Technically, Im not Patches. Im her younger son, but I was hoping you would help me out.
Most everybody here probably has some experience with how much better wood burning stoves heat as compared to normal central-heating units with ductwork etc. The metal stove absorbs the fire's heat and radiates it as shortwave radiation, alot like sunshine- rather than heating air, which is then expected to heat you. (If youre writing a book, dont quote any of that- its just the way I understand it). What Id like to know, is if you had a propane system run inside a metal heating stove, with an open flame burning inside, would the effect be similar to burning wood? I dont know why it wouldn't be, but the real question is whether or nor this would be at all cost-effective. Could any body help me out or share an experience?


----------



## Michael Kawalek

Hello Son of Batches
I don't think it's worth the trouble of converting a stove to propane just for the heat. It would probubly work better with a regular propane heater that is just warming the air. The thing that's so wonderful about a woodstove is the massive amount of heat that it can produce quickly, but you have to put up with the widely fluctuating temperatures as the wood burns down. Wood can be so much cheaper than propane that you'd spend a lot of money on gas to get the same effect. In the long run I'd think you'd spend less money with a conventional propane heater that was set on a relatively low setting.


----------



## farminghandyman

I would say yes, but the efficiency would probably suffer in practice, they at one time made conversions for coal stoves (usually the larger units in basements that had the large round pipes that would radiate out from the center of the top of the unit), and they make conversions for other early boilers an such, but the efficiency was very low (many times less than 30%), I guess it was OK when propane and NG was very cheap in cost.

I bought a few of the unvented LP wall heaters for the barn, and had a blue flame unit and an infrared, unit, basically the flame heated a ceramic plate, I took the blue flame out and replaced it with a second infrared unit, and the diffrence was basily the diffrnce of the flame heating the ceramic plate or not, I felt the infrared was more effecent than the blue flame units, nore comrfortable any way,


----------



## Windy in Kansas

I tend to agree that efficiency would suffer.

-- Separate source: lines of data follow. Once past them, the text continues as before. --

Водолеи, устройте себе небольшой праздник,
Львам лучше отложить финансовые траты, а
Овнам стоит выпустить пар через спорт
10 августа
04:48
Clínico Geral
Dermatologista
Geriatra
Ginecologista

Gaseous fuels generally have a lot smaller flue than a wood burning unit. Using gas in a wood burner would lose too much heated air as a result of the over sized vent.

At least you are thinking and that is what gives new inventions and improvements to us in general. Good job, keep it up.


----------



## Harry Chickpea

"Technically, Im not Patches. Im her younger son, but I was hoping you would help me out."

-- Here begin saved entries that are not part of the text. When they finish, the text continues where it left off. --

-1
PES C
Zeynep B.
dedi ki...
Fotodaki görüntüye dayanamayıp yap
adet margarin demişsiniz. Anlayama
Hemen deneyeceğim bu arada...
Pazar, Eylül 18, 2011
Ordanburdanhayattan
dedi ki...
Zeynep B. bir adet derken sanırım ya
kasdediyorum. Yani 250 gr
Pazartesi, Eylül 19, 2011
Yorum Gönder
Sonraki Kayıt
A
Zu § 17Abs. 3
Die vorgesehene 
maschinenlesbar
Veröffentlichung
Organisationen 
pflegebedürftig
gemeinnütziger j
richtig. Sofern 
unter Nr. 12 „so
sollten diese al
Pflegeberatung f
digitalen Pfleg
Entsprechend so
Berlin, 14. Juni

(smart-aleck answer ahead) I don't think any of us can turn you into your mother. 

Seriously, of course the idea would work. There are any number of fireplaces that are designed for the use of either gas or wood, and there are multi-fuel furnaces.

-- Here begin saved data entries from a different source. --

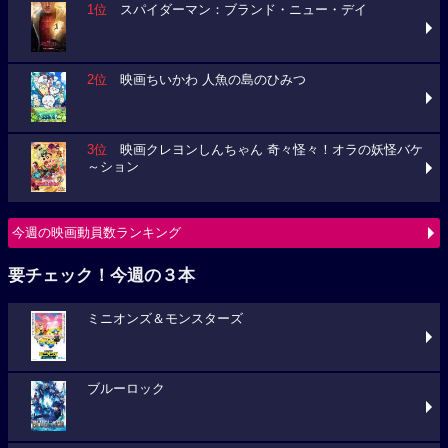
1位
スパイダーマン：ブランド・ニュー・デイ
2位
映画ちいかわ 人魚の島のひみつ
3位
映画クレヨンしんちゃん 奇々怪々！オラの妖怪バケ
～ション
今週の映画動員数ランキング
要チェック！今週の３本
ミニオンズ＆モンスターズ
ブルーロック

Efficiency - propane burns incredibly cleanly if the flame is properly set, or ceramic or some other material is used to convert any "off" products of combustion into water and carbon dioxide. Radiant propane heaters are not vented at all, so the burn is effectively 100% efficient. Any time you introduce a flue or heat exchanger, some of that heat is lost to the outside.


----------



## Patches

Hey, thanks everybody. I should have explained the situation though. The stove is going in a boat, a thirty-foot cabin cruiser, so hauling wood cant be done. The boat is going on Grand Lake next summer and will be my new residence. The stove needs to heat roughly 250 square feet, all one room. Im building it (growing up in the family metal-fab shop ruined me. Off the shelf is never good enough) and building to be efficient. Between body heat and passive solar radiation let in via double-glaze, the propane stove will do pitifully little even in December. However, I hate the cold. Since the cook stove is gonna be propane anyway, Ill heat with propane too. I dont mean an open flame as in gas/fumes floating through the house, but a propane flame burning inside the stove, heating the stove, which then radiates the heat. Thanks for any experience.


----------



## Harry Chickpea

Please reconsider. Propane on a boat is not a happy combination. Propane will sink to the lowest parts of the boat if there is any leak. Once there, and a spark is formed, "kaboom!" Alcohol stoves were commonly used onboard when I was growing up. Second choice was a kerosene stove or in distant third, a white gas stove. No boater I ever saw used propane, and for good reason.


----------



## Ross

Sungel makes RV and boat fireplaces (not a great heat source but they do make heat) burning gelled alcohol. Very reasonable prices and no venting needed.


----------